_ESTRATTO DEL DOCUMENTO_:
L’intervista Ieri ventuno rose rosse, ventuno «bocoli» , sono state offerte all’altare della Madonna Nicopeia nella Basilica di San Marco al termine della messa presieduta dal Patriarca, cardinale Angelo Scola.
Un gesto speciale per ricordare il martirio dei cristiani nel mondo e la strage di 21 persone che ha colpito la comunità copta ad Alessandria d’Egitto, una chiesa particolarmente vicina a quella di Venezia, perché nate entrambe dalla predicazione dell’evangelista Marco.
Cardinale Scola, l’imam Al Tayyeb, capo della moschea di Al Azhar, ha chiesto in un’intervista al Corriere un segnale del Papa per ristabilire la fiducia.
Lei, da decenni, si occupa della presenza dei cristiani in Medioriente anche attraverso la Fondazione Oasis.
Cosa pensa delle parole di Al Tayyeb? «Prima di tutto bisogna prendere atto che sappiamo ancora poco gli uni degli altri.
Lo prova il fatto che nessun cristiano praticante si riconoscerebbe nell’immagine della sua fede che è corrente tra i musulmani e viceversa.
Poi è urgente affrontare il grande nodo del rapporto tra verità e libertà.
Si tratta di un equilibrio sempre da riconquistare perché senza verità l’uomo si smarrisce, ma senza libertà l’uomo si ritrova schiavo.
La violenza nasce anche da qui».
Ma i cristiani non hanno minacciato nessuno, semmai sono vittime di chi in nome della religione fa stragi e semina paura e morte.
«Purtroppo le percezioni sono radicalmente diverse tra una sponda e l’altra del Mediterraneo.
Molti in Occidente si sentono sotto attacco da parte dell’Islam, mentre in Oriente molti ritengono che sia l’Islam a essere sotto attacco.
I media hanno una responsabilità in questo.
Tuttavia dobbiamo rimanere aderenti ai fatti: non per la prima volta, alcuni terroristi che sostengono di agire in nome dell’Islam hanno perpetrato un esecrabile attentato suicida in una Chiesa in cui erano radunati in preghiera diversi fedeli cristiani».
Benedetto XVI ha chiesto protezione per tutti i cristiani.
Come spiega che questa posizione venga etichettata come un’ingerenza? «Il Papa non chiede alcun trattamento privilegiato per i cristiani.
Chiede il rispetto dei diritti fondamentali di ogni uomo, tra i quali c’è evidentemente quello a vivere, a professare pubblicamente la religione e a non essere cacciati dal proprio Paese.
Siccome negli attentati di Alessandria, come a Bagdad in ottobre, come a Nag Hammadi un anno fa, come in Pakistan molto di frequente, come in India o in Cina, a essere colpiti sono i cristiani, il Papa, che porta la responsabilità di più di un miliardo di fedeli, ha ritenuto doveroso attirare l’attenzione del mondo sul problema della persecuzione dei cristiani».
Quale ruolo per l’Europa? «L’Europa deve operare in modo molto più deciso per il rispetto dei diritti fondamentali, avendo il coraggio di non subordinarli agli interessi economici.
Inoltre può promuovere, nei fatti, un modello di società plurale nella quale le diverse componenti si riconoscano a partire dal bene pratico dell’essere insieme.

_COSA FARE_:
Riporta parola per parola il passo dell'intervista al cardinale Scola qui sopra, da "Molti in Occidente" a "tutti i cristiani.", estremi compresi.

_RIGHE ESTRATTE_:

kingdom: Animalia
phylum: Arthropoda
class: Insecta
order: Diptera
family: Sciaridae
--
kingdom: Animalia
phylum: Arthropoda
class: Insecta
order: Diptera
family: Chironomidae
--
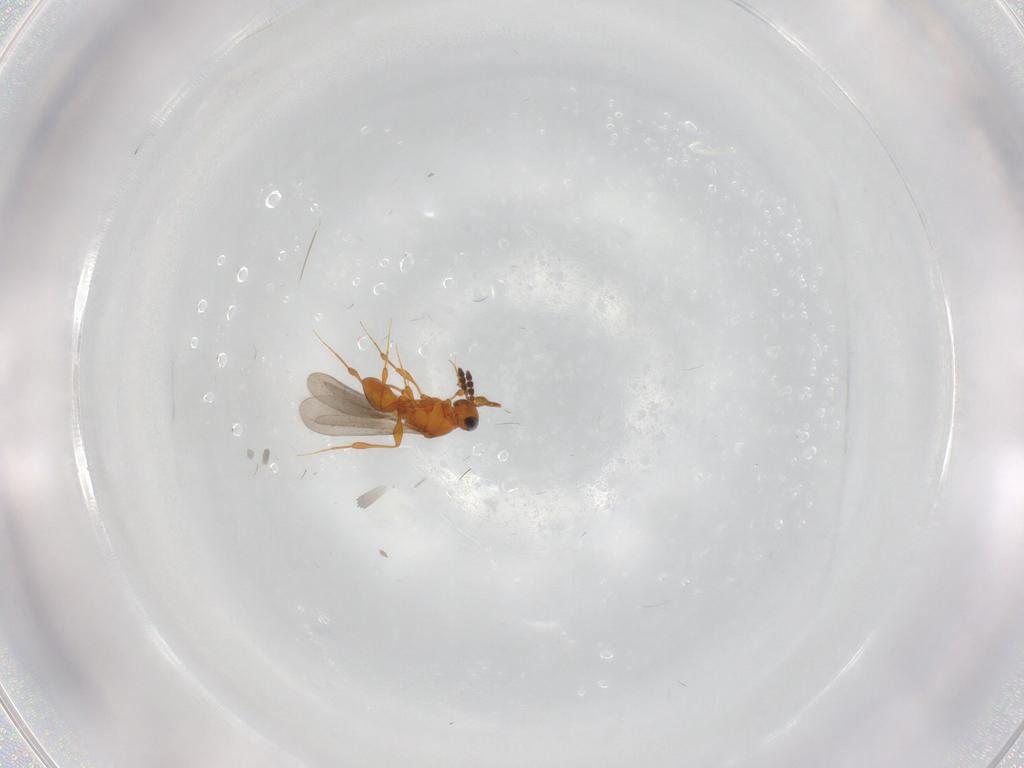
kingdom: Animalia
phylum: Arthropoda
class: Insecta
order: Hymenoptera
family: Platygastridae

_RISULTATO_:
Molti in Occidente si sentono sotto attacco da parte dell’Islam, mentre in Oriente molti ritengono che sia l’Islam a essere sotto attacco.
I media hanno una responsabilità in questo.
Tuttavia dobbiamo rimanere aderenti ai fatti: non per la prima volta, alcuni terroristi che sostengono di agire in nome dell’Islam hanno perpetrato un esecrabile attentato suicida in una Chiesa in cui erano radunati in preghiera diversi fedeli cristiani».
Benedetto XVI ha chiesto protezione per tutti i cristiani.